Input records:
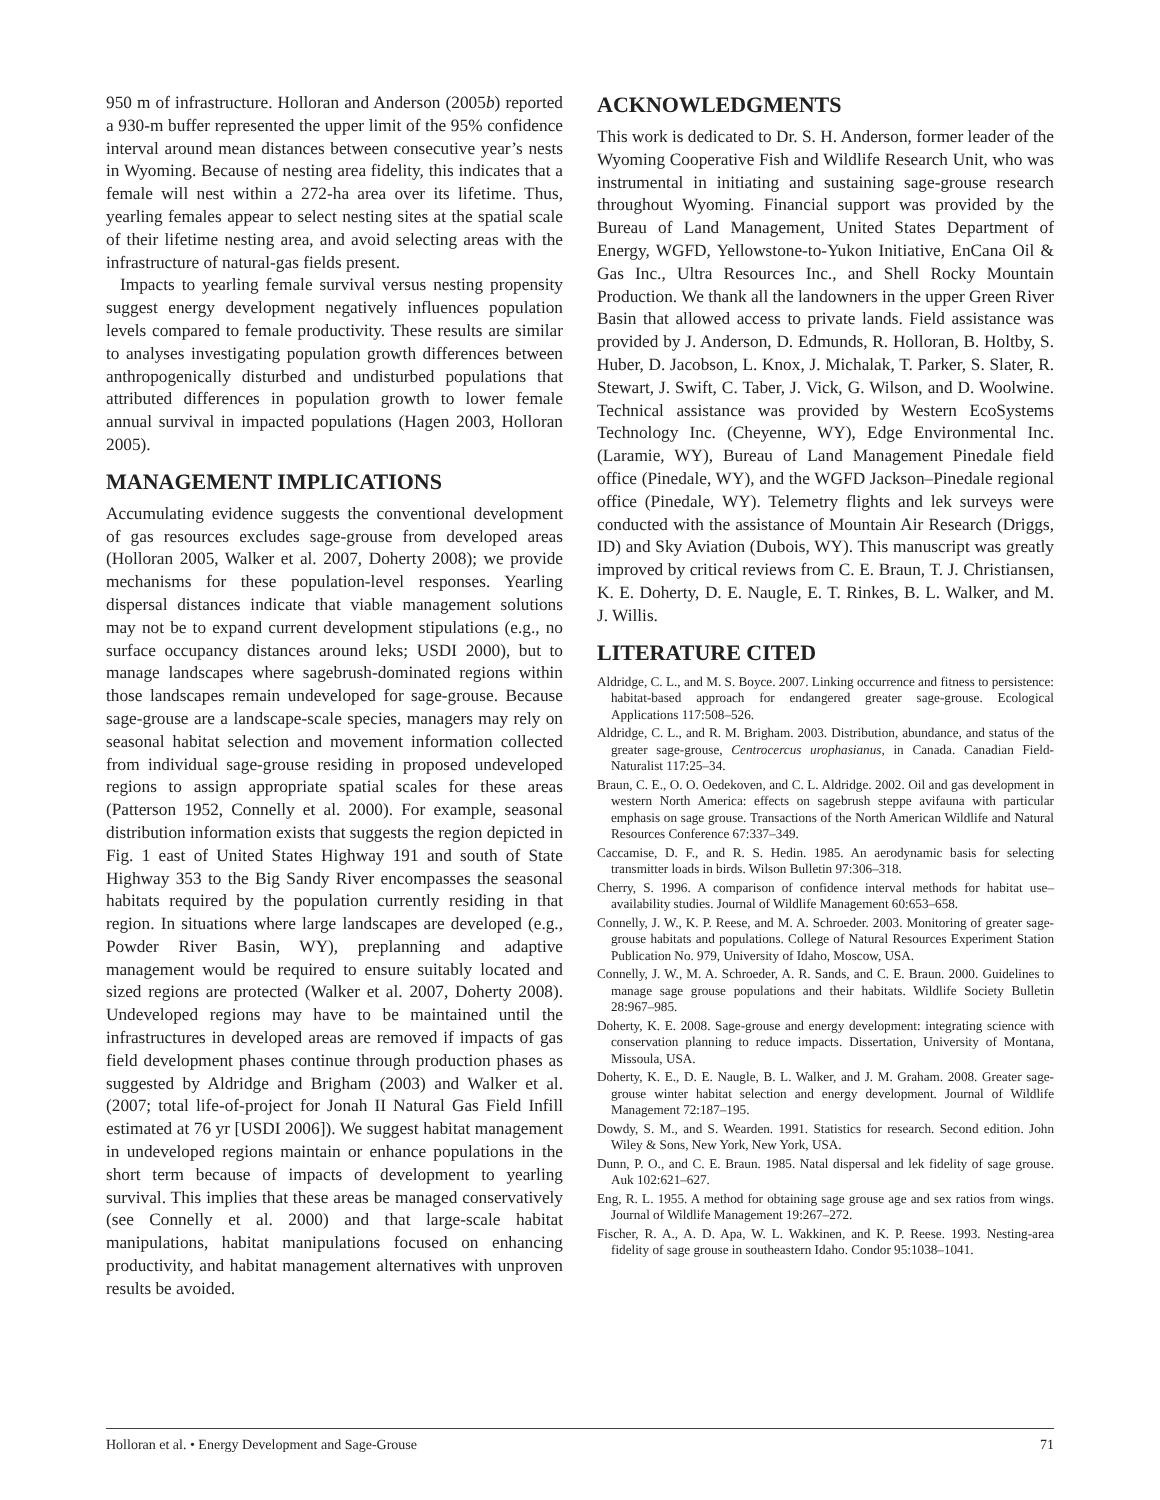950 m of infrastructure. Holloran and Anderson (2005b) reported a 930-m buffer represented the upper limit of the 95% confidence interval around mean distances between consecutive year’s nests in Wyoming. Because of nesting area fidelity, this indicates that a female will nest within a 272-ha area over its lifetime. Thus, yearling females appear to select nesting sites at the spatial scale of their lifetime nesting area, and avoid selecting areas with the infrastructure of natural-gas fields present.
Impacts to yearling female survival versus nesting propensity suggest energy development negatively influences population levels compared to female productivity. These results are similar to analyses investigating population growth differences between anthropogenically disturbed and undisturbed populations that attributed differences in population growth to lower female annual survival in impacted populations (Hagen 2003, Holloran 2005).
MANAGEMENT IMPLICATIONS
Accumulating evidence suggests the conventional development of gas resources excludes sage-grouse from developed areas (Holloran 2005, Walker et al. 2007, Doherty 2008); we provide mechanisms for these population-level responses. Yearling dispersal distances indicate that viable management solutions may not be to expand current development stipulations (e.g., no surface occupancy distances around leks; USDI 2000), but to manage landscapes where sagebrush-dominated regions within those landscapes remain undeveloped for sage-grouse. Because sage-grouse are a landscape-scale species, managers may rely on seasonal habitat selection and movement information collected from individual sage-grouse residing in proposed undeveloped regions to assign appropriate spatial scales for these areas (Patterson 1952, Connelly et al. 2000). For example, seasonal distribution information exists that suggests the region depicted in Fig. 1 east of United States Highway 191 and south of State Highway 353 to the Big Sandy River encompasses the seasonal habitats required by the population currently residing in that region. In situations where large landscapes are developed (e.g., Powder River Basin, WY), preplanning and adaptive management would be required to ensure suitably located and sized regions are protected (Walker et al. 2007, Doherty 2008). Undeveloped regions may have to be maintained until the infrastructures in developed areas are removed if impacts of gas field development phases continue through production phases as suggested by Aldridge and Brigham (2003) and Walker et al. (2007; total life-of-project for Jonah II Natural Gas Field Infill estimated at 76 yr [USDI 2006]). We suggest habitat management in undeveloped regions maintain or enhance populations in the short term because of impacts of development to yearling survival. This implies that these areas be managed conservatively (see Connelly et al. 2000) and that large-scale habitat manipulations, habitat manipulations focused on enhancing productivity, and habitat management alternatives with unproven results be avoided.
ACKNOWLEDGMENTS
This work is dedicated to Dr. S. H. Anderson, former leader of the Wyoming Cooperative Fish and Wildlife Research Unit, who was instrumental in initiating and sustaining sage-grouse research throughout Wyoming. Financial support was provided by the Bureau of Land Management, United States Department of Energy, WGFD, Yellowstone-to-Yukon Initiative, EnCana Oil & Gas Inc., Ultra Resources Inc., and Shell Rocky Mountain Production. We thank all the landowners in the upper Green River Basin that allowed access to private lands. Field assistance was provided by J. Anderson, D. Edmunds, R. Holloran, B. Holtby, S. Huber, D. Jacobson, L. Knox, J. Michalak, T. Parker, S. Slater, R. Stewart, J. Swift, C. Taber, J. Vick, G. Wilson, and D. Woolwine. Technical assistance was provided by Western EcoSystems Technology Inc. (Cheyenne, WY), Edge Environmental Inc. (Laramie, WY), Bureau of Land Management Pinedale field office (Pinedale, WY), and the WGFD Jackson–Pinedale regional office (Pinedale, WY). Telemetry flights and lek surveys were conducted with the assistance of Mountain Air Research (Driggs, ID) and Sky Aviation (Dubois, WY). This manuscript was greatly improved by critical reviews from C. E. Braun, T. J. Christiansen, K. E. Doherty, D. E. Naugle, E. T. Rinkes, B. L. Walker, and M. J. Willis.
LITERATURE CITED
Aldridge, C. L., and M. S. Boyce. 2007. Linking occurrence and fitness to persistence: habitat-based approach for endangered greater sage-grouse. Ecological Applications 117:508–526.
Aldridge, C. L., and R. M. Brigham. 2003. Distribution, abundance, and status of the greater sage-grouse, Centrocercus urophasianus, in Canada. Canadian Field-Naturalist 117:25–34.
Braun, C. E., O. O. Oedekoven, and C. L. Aldridge. 2002. Oil and gas development in western North America: effects on sagebrush steppe avifauna with particular emphasis on sage grouse. Transactions of the North American Wildlife and Natural Resources Conference 67:337–349.
Caccamise, D. F., and R. S. Hedin. 1985. An aerodynamic basis for selecting transmitter loads in birds. Wilson Bulletin 97:306–318.
Cherry, S. 1996. A comparison of confidence interval methods for habitat use–availability studies. Journal of Wildlife Management 60:653–658.
Connelly, J. W., K. P. Reese, and M. A. Schroeder. 2003. Monitoring of greater sage-grouse habitats and populations. College of Natural Resources Experiment Station Publication No. 979, University of Idaho, Moscow, USA.
Connelly, J. W., M. A. Schroeder, A. R. Sands, and C. E. Braun. 2000. Guidelines to manage sage grouse populations and their habitats. Wildlife Society Bulletin 28:967–985.
Doherty, K. E. 2008. Sage-grouse and energy development: integrating science with conservation planning to reduce impacts. Dissertation, University of Montana, Missoula, USA.
Doherty, K. E., D. E. Naugle, B. L. Walker, and J. M. Graham. 2008. Greater sage-grouse winter habitat selection and energy development. Journal of Wildlife Management 72:187–195.
Dowdy, S. M., and S. Wearden. 1991. Statistics for research. Second edition. John Wiley & Sons, New York, New York, USA.
Dunn, P. O., and C. E. Braun. 1985. Natal dispersal and lek fidelity of sage grouse. Auk 102:621–627.
Eng, R. L. 1955. A method for obtaining sage grouse age and sex ratios from wings. Journal of Wildlife Management 19:267–272.
Fischer, R. A., A. D. Apa, W. L. Wakkinen, and K. P. Reese. 1993. Nesting-area fidelity of sage grouse in southeastern Idaho. Condor 95:1038–1041.
Holloran et al. • Energy Development and Sage-Grouse 71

Exercise: The pictures are to be omitted, and the rest of the listing is to be transcribed exactly.

Exercise response:
950 m of infrastructure. Holloran and Anderson (2005b) reported a 930-m buffer represented the upper limit of the 95% confidence interval around mean distances between consecutive year’s nests in Wyoming. Because of nesting area fidelity, this indicates that a female will nest within a 272-ha area over its lifetime. Thus, yearling females appear to select nesting sites at the spatial scale of their lifetime nesting area, and avoid selecting areas with the infrastructure of natural-gas fields present.
Impacts to yearling female survival versus nesting propensity suggest energy development negatively influences population levels compared to female productivity. These results are similar to analyses investigating population growth differences between anthropogenically disturbed and undisturbed populations that attributed differences in population growth to lower female annual survival in impacted populations (Hagen 2003, Holloran 2005).
MANAGEMENT IMPLICATIONS
Accumulating evidence suggests the conventional development of gas resources excludes sage-grouse from developed areas (Holloran 2005, Walker et al. 2007, Doherty 2008); we provide mechanisms for these population-level responses. Yearling dispersal distances indicate that viable management solutions may not be to expand current development stipulations (e.g., no surface occupancy distances around leks; USDI 2000), but to manage landscapes where sagebrush-dominated regions within those landscapes remain undeveloped for sage-grouse. Because sage-grouse are a landscape-scale species, managers may rely on seasonal habitat selection and movement information collected from individual sage-grouse residing in proposed undeveloped regions to assign appropriate spatial scales for these areas (Patterson 1952, Connelly et al. 2000). For example, seasonal distribution information exists that suggests the region depicted in Fig. 1 east of United States Highway 191 and south of State Highway 353 to the Big Sandy River encompasses the seasonal habitats required by the population currently residing in that region. In situations where large landscapes are developed (e.g., Powder River Basin, WY), preplanning and adaptive management would be required to ensure suitably located and sized regions are protected (Walker et al. 2007, Doherty 2008). Undeveloped regions may have to be maintained until the infrastructures in developed areas are removed if impacts of gas field development phases continue through production phases as suggested by Aldridge and Brigham (2003) and Walker et al. (2007; total life-of-project for Jonah II Natural Gas Field Infill estimated at 76 yr [USDI 2006]). We suggest habitat management in undeveloped regions maintain or enhance populations in the short term because of impacts of development to yearling survival. This implies that these areas be managed conservatively (see Connelly et al. 2000) and that large-scale habitat manipulations, habitat manipulations focused on enhancing productivity, and habitat management alternatives with unproven results be avoided.
ACKNOWLEDGMENTS
This work is dedicated to Dr. S. H. Anderson, former leader of the Wyoming Cooperative Fish and Wildlife Research Unit, who was instrumental in initiating and sustaining sage-grouse research throughout Wyoming. Financial support was provided by the Bureau of Land Management, United States Department of Energy, WGFD, Yellowstone-to-Yukon Initiative, EnCana Oil & Gas Inc., Ultra Resources Inc., and Shell Rocky Mountain Production. We thank all the landowners in the upper Green River Basin that allowed access to private lands. Field assistance was provided by J. Anderson, D. Edmunds, R. Holloran, B. Holtby, S. Huber, D. Jacobson, L. Knox, J. Michalak, T. Parker, S. Slater, R. Stewart, J. Swift, C. Taber, J. Vick, G. Wilson, and D. Woolwine. Technical assistance was provided by Western EcoSystems Technology Inc. (Cheyenne, WY), Edge Environmental Inc. (Laramie, WY), Bureau of Land Management Pinedale field office (Pinedale, WY), and the WGFD Jackson–Pinedale regional office (Pinedale, WY). Telemetry flights and lek surveys were conducted with the assistance of Mountain Air Research (Driggs, ID) and Sky Aviation (Dubois, WY). This manuscript was greatly improved by critical reviews from C. E. Braun, T. J. Christiansen, K. E. Doherty, D. E. Naugle, E. T. Rinkes, B. L. Walker, and M. J. Willis.
LITERATURE CITED
Aldridge, C. L., and M. S. Boyce. 2007. Linking occurrence and fitness to persistence: habitat-based approach for endangered greater sage-grouse. Ecological Applications 117:508–526.
Aldridge, C. L., and R. M. Brigham. 2003. Distribution, abundance, and status of the greater sage-grouse, Centrocercus urophasianus, in Canada. Canadian Field-Naturalist 117:25–34.
Braun, C. E., O. O. Oedekoven, and C. L. Aldridge. 2002. Oil and gas development in western North America: effects on sagebrush steppe avifauna with particular emphasis on sage grouse. Transactions of the North American Wildlife and Natural Resources Conference 67:337–349.
Caccamise, D. F., and R. S. Hedin. 1985. An aerodynamic basis for selecting transmitter loads in birds. Wilson Bulletin 97:306–318.
Cherry, S. 1996. A comparison of confidence interval methods for habitat use–availability studies. Journal of Wildlife Management 60:653–658.
Connelly, J. W., K. P. Reese, and M. A. Schroeder. 2003. Monitoring of greater sage-grouse habitats and populations. College of Natural Resources Experiment Station Publication No. 979, University of Idaho, Moscow, USA.
Connelly, J. W., M. A. Schroeder, A. R. Sands, and C. E. Braun. 2000. Guidelines to manage sage grouse populations and their habitats. Wildlife Society Bulletin 28:967–985.
Doherty, K. E. 2008. Sage-grouse and energy development: integrating science with conservation planning to reduce impacts. Dissertation, University of Montana, Missoula, USA.
Doherty, K. E., D. E. Naugle, B. L. Walker, and J. M. Graham. 2008. Greater sage-grouse winter habitat selection and energy development. Journal of Wildlife Management 72:187–195.
Dowdy, S. M., and S. Wearden. 1991. Statistics for research. Second edition. John Wiley & Sons, New York, New York, USA.
Dunn, P. O., and C. E. Braun. 1985. Natal dispersal and lek fidelity of sage grouse. Auk 102:621–627.
Eng, R. L. 1955. A method for obtaining sage grouse age and sex ratios from wings. Journal of Wildlife Management 19:267–272.
Fischer, R. A., A. D. Apa, W. L. Wakkinen, and K. P. Reese. 1993. Nesting-area fidelity of sage grouse in southeastern Idaho. Condor 95:1038–1041.
Holloran et al. • Energy Development and Sage-Grouse 71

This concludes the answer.